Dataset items
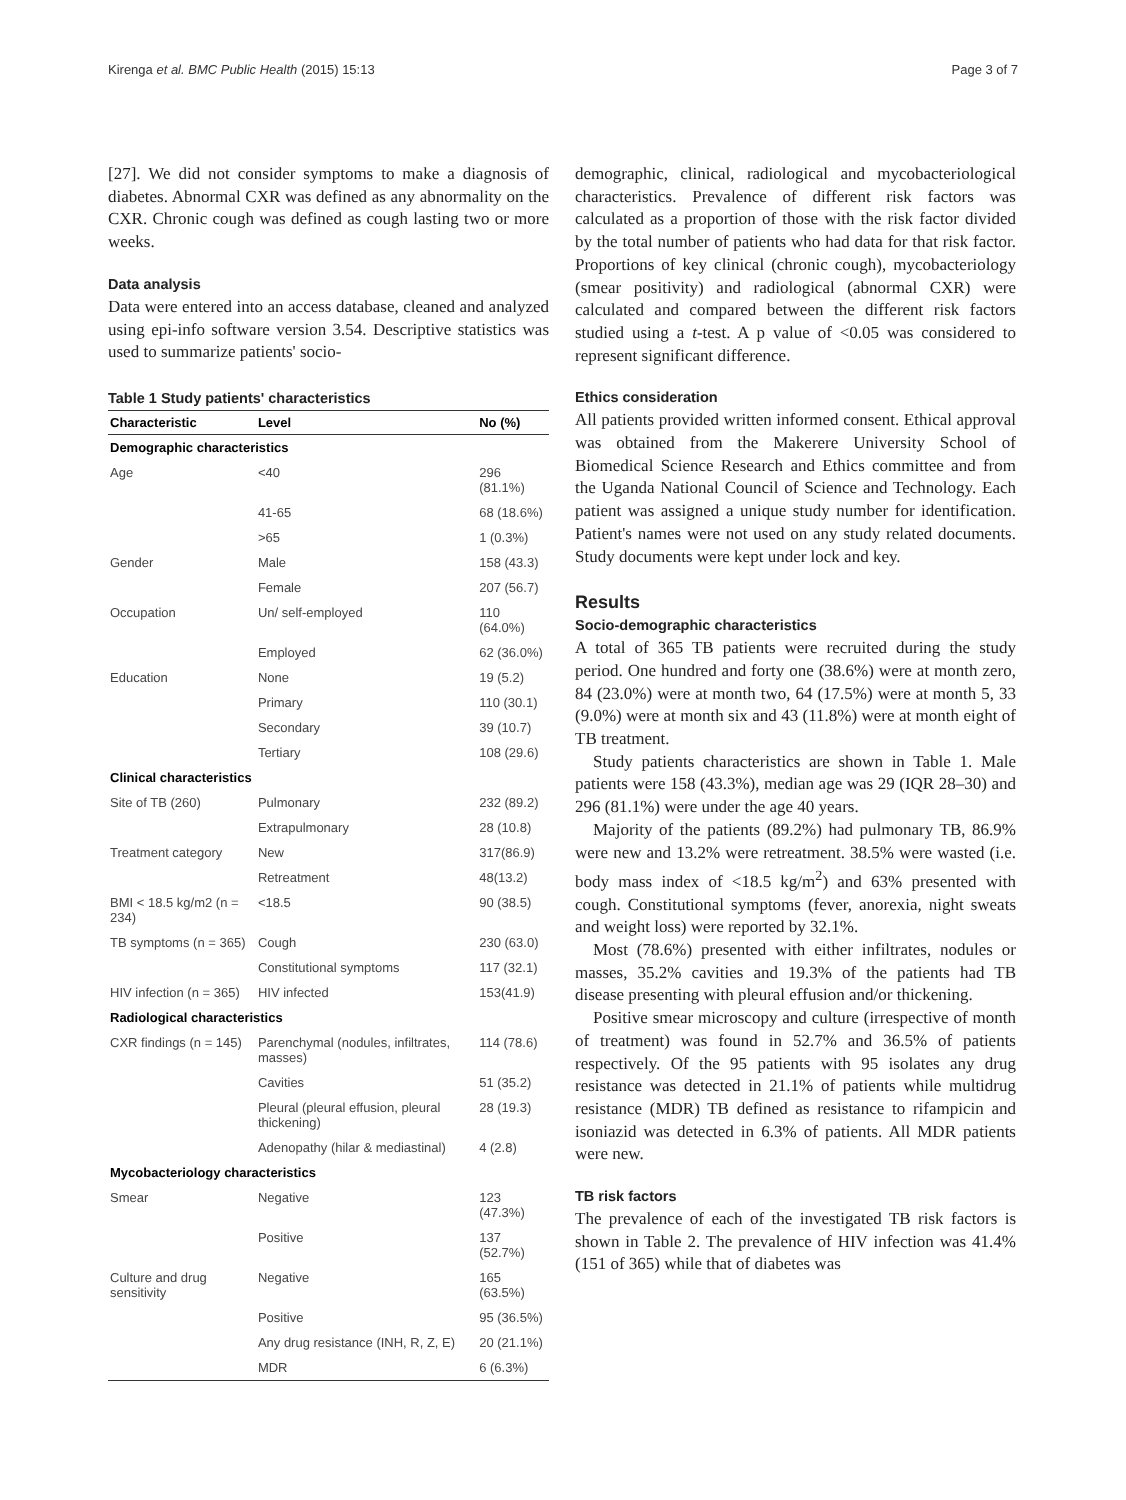Kirenga et al. BMC Public Health (2015) 15:13 Page 3 of 7
[27]. We did not consider symptoms to make a diagnosis of diabetes. Abnormal CXR was defined as any abnormality on the CXR. Chronic cough was defined as cough lasting two or more weeks.
Data analysis
Data were entered into an access database, cleaned and analyzed using epi-info software version 3.54. Descriptive statistics was used to summarize patients' socio-
Table 1 Study patients' characteristics
| Characteristic | Level | No (%) |
| --- | --- | --- |
| Demographic characteristics | | |
| Age | <40 | 296 (81.1%) |
| | 41-65 | 68 (18.6%) |
| | >65 | 1 (0.3%) |
| Gender | Male | 158 (43.3) |
| | Female | 207 (56.7) |
| Occupation | Un/ self-employed | 110 (64.0%) |
| | Employed | 62 (36.0%) |
| Education | None | 19 (5.2) |
| | Primary | 110 (30.1) |
| | Secondary | 39 (10.7) |
| | Tertiary | 108 (29.6) |
| Clinical characteristics | | |
| Site of TB (260) | Pulmonary | 232 (89.2) |
| | Extrapulmonary | 28 (10.8) |
| Treatment category | New | 317(86.9) |
| | Retreatment | 48(13.2) |
| BMI < 18.5 kg/m2 (n = 234) | <18.5 | 90 (38.5) |
| TB symptoms (n = 365) | Cough | 230 (63.0) |
| | Constitutional symptoms | 117 (32.1) |
| HIV infection (n = 365) | HIV infected | 153(41.9) |
| Radiological characteristics | | |
| CXR findings (n = 145) | Parenchymal (nodules, infiltrates, masses) | 114 (78.6) |
| | Cavities | 51 (35.2) |
| | Pleural (pleural effusion, pleural thickening) | 28 (19.3) |
| | Adenopathy (hilar & mediastinal) | 4 (2.8) |
| Mycobacteriology characteristics | | |
| Smear | Negative | 123 (47.3%) |
| | Positive | 137 (52.7%) |
| Culture and drug sensitivity | Negative | 165 (63.5%) |
| | Positive | 95 (36.5%) |
| | Any drug resistance (INH, R, Z, E) | 20 (21.1%) |
| | MDR | 6 (6.3%) |
demographic, clinical, radiological and mycobacteriological characteristics. Prevalence of different risk factors was calculated as a proportion of those with the risk factor divided by the total number of patients who had data for that risk factor. Proportions of key clinical (chronic cough), mycobacteriology (smear positivity) and radiological (abnormal CXR) were calculated and compared between the different risk factors studied using a t-test. A p value of <0.05 was considered to represent significant difference.
Ethics consideration
All patients provided written informed consent. Ethical approval was obtained from the Makerere University School of Biomedical Science Research and Ethics committee and from the Uganda National Council of Science and Technology. Each patient was assigned a unique study number for identification. Patient's names were not used on any study related documents. Study documents were kept under lock and key.
Results
Socio-demographic characteristics
A total of 365 TB patients were recruited during the study period. One hundred and forty one (38.6%) were at month zero, 84 (23.0%) were at month two, 64 (17.5%) were at month 5, 33 (9.0%) were at month six and 43 (11.8%) were at month eight of TB treatment.
Study patients characteristics are shown in Table 1. Male patients were 158 (43.3%), median age was 29 (IQR 28–30) and 296 (81.1%) were under the age 40 years.
Majority of the patients (89.2%) had pulmonary TB, 86.9% were new and 13.2% were retreatment. 38.5% were wasted (i.e. body mass index of <18.5 kg/m<sup>2</sup>) and 63% presented with cough. Constitutional symptoms (fever, anorexia, night sweats and weight loss) were reported by 32.1%.
Most (78.6%) presented with either infiltrates, nodules or masses, 35.2% cavities and 19.3% of the patients had TB disease presenting with pleural effusion and/or thickening.
Positive smear microscopy and culture (irrespective of month of treatment) was found in 52.7% and 36.5% of patients respectively. Of the 95 patients with 95 isolates any drug resistance was detected in 21.1% of patients while multidrug resistance (MDR) TB defined as resistance to rifampicin and isoniazid was detected in 6.3% of patients. All MDR patients were new.
TB risk factors
The prevalence of each of the investigated TB risk factors is shown in Table 2. The prevalence of HIV infection was 41.4% (151 of 365) while that of diabetes was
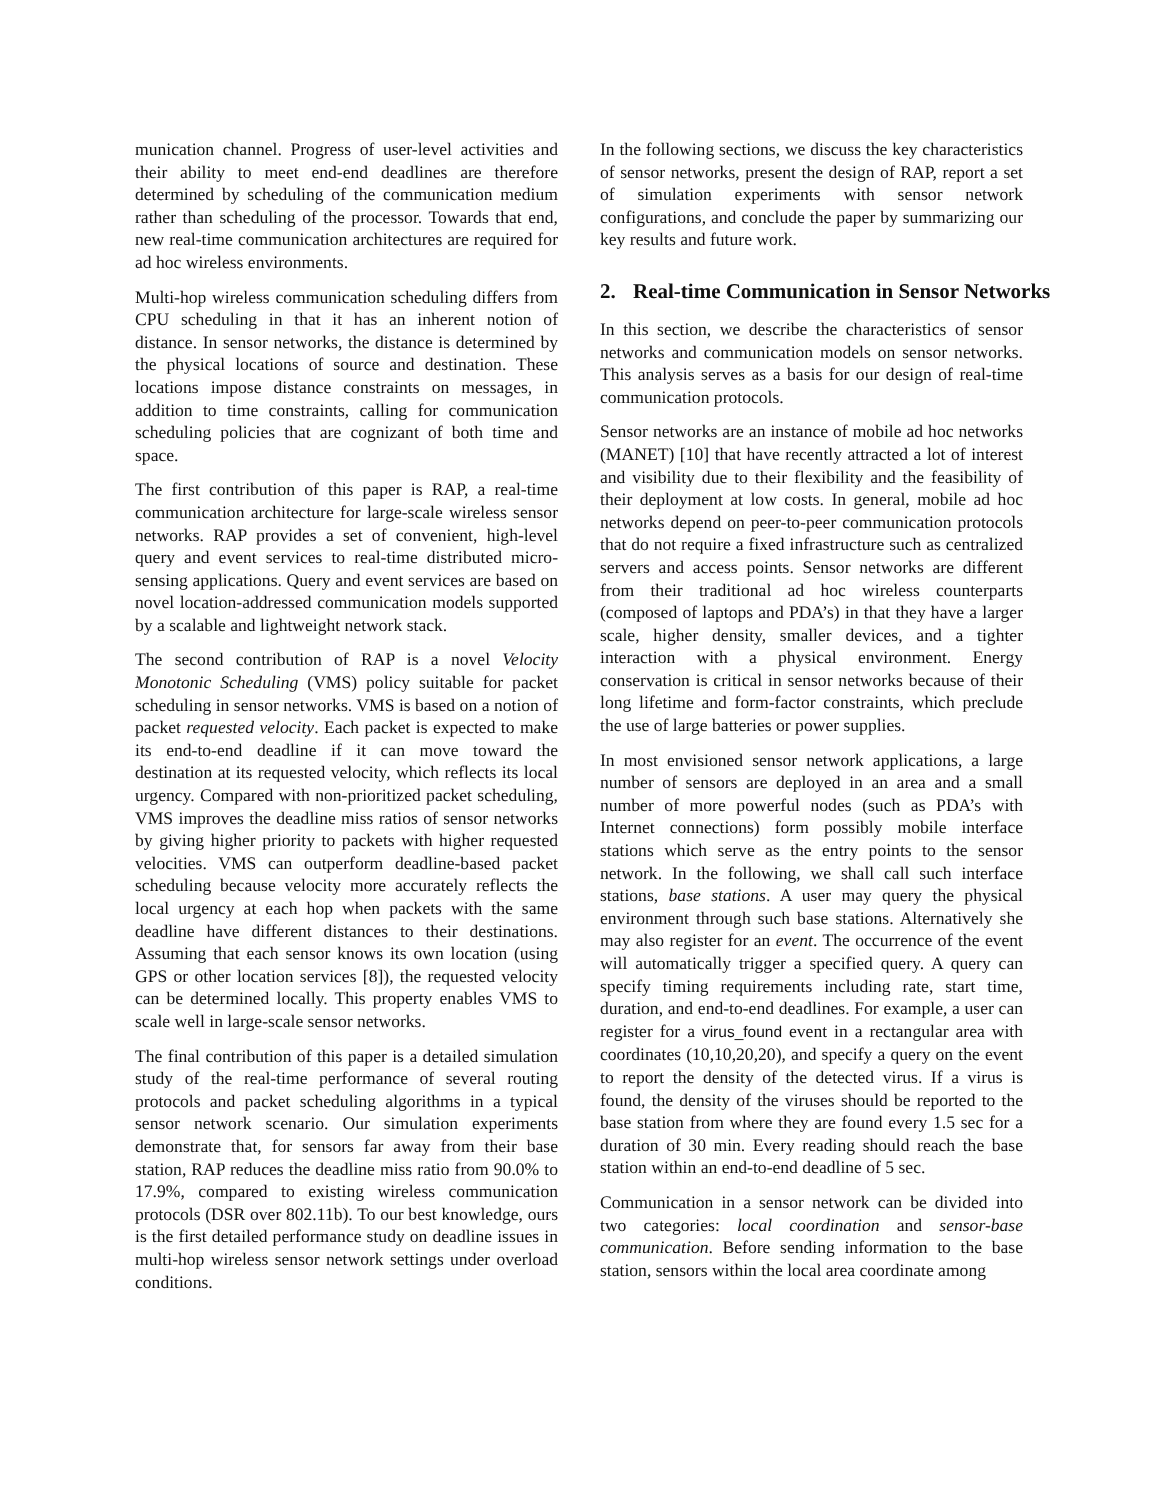munication channel. Progress of user-level activities and their ability to meet end-end deadlines are therefore determined by scheduling of the communication medium rather than scheduling of the processor. Towards that end, new real-time communication architectures are required for ad hoc wireless environments.
Multi-hop wireless communication scheduling differs from CPU scheduling in that it has an inherent notion of distance. In sensor networks, the distance is determined by the physical locations of source and destination. These locations impose distance constraints on messages, in addition to time constraints, calling for communication scheduling policies that are cognizant of both time and space.
The first contribution of this paper is RAP, a real-time communication architecture for large-scale wireless sensor networks. RAP provides a set of convenient, high-level query and event services to real-time distributed micro-sensing applications. Query and event services are based on novel location-addressed communication models supported by a scalable and lightweight network stack.
The second contribution of RAP is a novel Velocity Monotonic Scheduling (VMS) policy suitable for packet scheduling in sensor networks. VMS is based on a notion of packet requested velocity. Each packet is expected to make its end-to-end deadline if it can move toward the destination at its requested velocity, which reflects its local urgency. Compared with non-prioritized packet scheduling, VMS improves the deadline miss ratios of sensor networks by giving higher priority to packets with higher requested velocities. VMS can outperform deadline-based packet scheduling because velocity more accurately reflects the local urgency at each hop when packets with the same deadline have different distances to their destinations. Assuming that each sensor knows its own location (using GPS or other location services [8]), the requested velocity can be determined locally. This property enables VMS to scale well in large-scale sensor networks.
The final contribution of this paper is a detailed simulation study of the real-time performance of several routing protocols and packet scheduling algorithms in a typical sensor network scenario. Our simulation experiments demonstrate that, for sensors far away from their base station, RAP reduces the deadline miss ratio from 90.0% to 17.9%, compared to existing wireless communication protocols (DSR over 802.11b). To our best knowledge, ours is the first detailed performance study on deadline issues in multi-hop wireless sensor network settings under overload conditions.
In the following sections, we discuss the key characteristics of sensor networks, present the design of RAP, report a set of simulation experiments with sensor network configurations, and conclude the paper by summarizing our key results and future work.
2. Real-time Communication in Sensor Networks
In this section, we describe the characteristics of sensor networks and communication models on sensor networks. This analysis serves as a basis for our design of real-time communication protocols.
Sensor networks are an instance of mobile ad hoc networks (MANET) [10] that have recently attracted a lot of interest and visibility due to their flexibility and the feasibility of their deployment at low costs. In general, mobile ad hoc networks depend on peer-to-peer communication protocols that do not require a fixed infrastructure such as centralized servers and access points. Sensor networks are different from their traditional ad hoc wireless counterparts (composed of laptops and PDA’s) in that they have a larger scale, higher density, smaller devices, and a tighter interaction with a physical environment. Energy conservation is critical in sensor networks because of their long lifetime and form-factor constraints, which preclude the use of large batteries or power supplies.
In most envisioned sensor network applications, a large number of sensors are deployed in an area and a small number of more powerful nodes (such as PDA’s with Internet connections) form possibly mobile interface stations which serve as the entry points to the sensor network. In the following, we shall call such interface stations, base stations. A user may query the physical environment through such base stations. Alternatively she may also register for an event. The occurrence of the event will automatically trigger a specified query. A query can specify timing requirements including rate, start time, duration, and end-to-end deadlines. For example, a user can register for a virus_found event in a rectangular area with coordinates (10,10,20,20), and specify a query on the event to report the density of the detected virus. If a virus is found, the density of the viruses should be reported to the base station from where they are found every 1.5 sec for a duration of 30 min. Every reading should reach the base station within an end-to-end deadline of 5 sec.
Communication in a sensor network can be divided into two categories: local coordination and sensor-base communication. Before sending information to the base station, sensors within the local area coordinate among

Task to carry out: The answer is the lines above between the line holding "Data analysis" and the line holding "MDR | 6 (6.3%) |", inclusive, each written out exactly, and no others.

Result for this task:
Data analysis
Data were entered into an access database, cleaned and analyzed using epi-info software version 3.54. Descriptive statistics was used to summarize patients' socio-
Table 1 Study patients' characteristics
| Characteristic | Level | No (%) |
| --- | --- | --- |
| Demographic characteristics | | |
| Age | <40 | 296 (81.1%) |
| | 41-65 | 68 (18.6%) |
| | >65 | 1 (0.3%) |
| Gender | Male | 158 (43.3) |
| | Female | 207 (56.7) |
| Occupation | Un/ self-employed | 110 (64.0%) |
| | Employed | 62 (36.0%) |
| Education | None | 19 (5.2) |
| | Primary | 110 (30.1) |
| | Secondary | 39 (10.7) |
| | Tertiary | 108 (29.6) |
| Clinical characteristics | | |
| Site of TB (260) | Pulmonary | 232 (89.2) |
| | Extrapulmonary | 28 (10.8) |
| Treatment category | New | 317(86.9) |
| | Retreatment | 48(13.2) |
| BMI < 18.5 kg/m2 (n = 234) | <18.5 | 90 (38.5) |
| TB symptoms (n = 365) | Cough | 230 (63.0) |
| | Constitutional symptoms | 117 (32.1) |
| HIV infection (n = 365) | HIV infected | 153(41.9) |
| Radiological characteristics | | |
| CXR findings (n = 145) | Parenchymal (nodules, infiltrates, masses) | 114 (78.6) |
| | Cavities | 51 (35.2) |
| | Pleural (pleural effusion, pleural thickening) | 28 (19.3) |
| | Adenopathy (hilar & mediastinal) | 4 (2.8) |
| Mycobacteriology characteristics | | |
| Smear | Negative | 123 (47.3%) |
| | Positive | 137 (52.7%) |
| Culture and drug sensitivity | Negative | 165 (63.5%) |
| | Positive | 95 (36.5%) |
| | Any drug resistance (INH, R, Z, E) | 20 (21.1%) |
| | MDR | 6 (6.3%) |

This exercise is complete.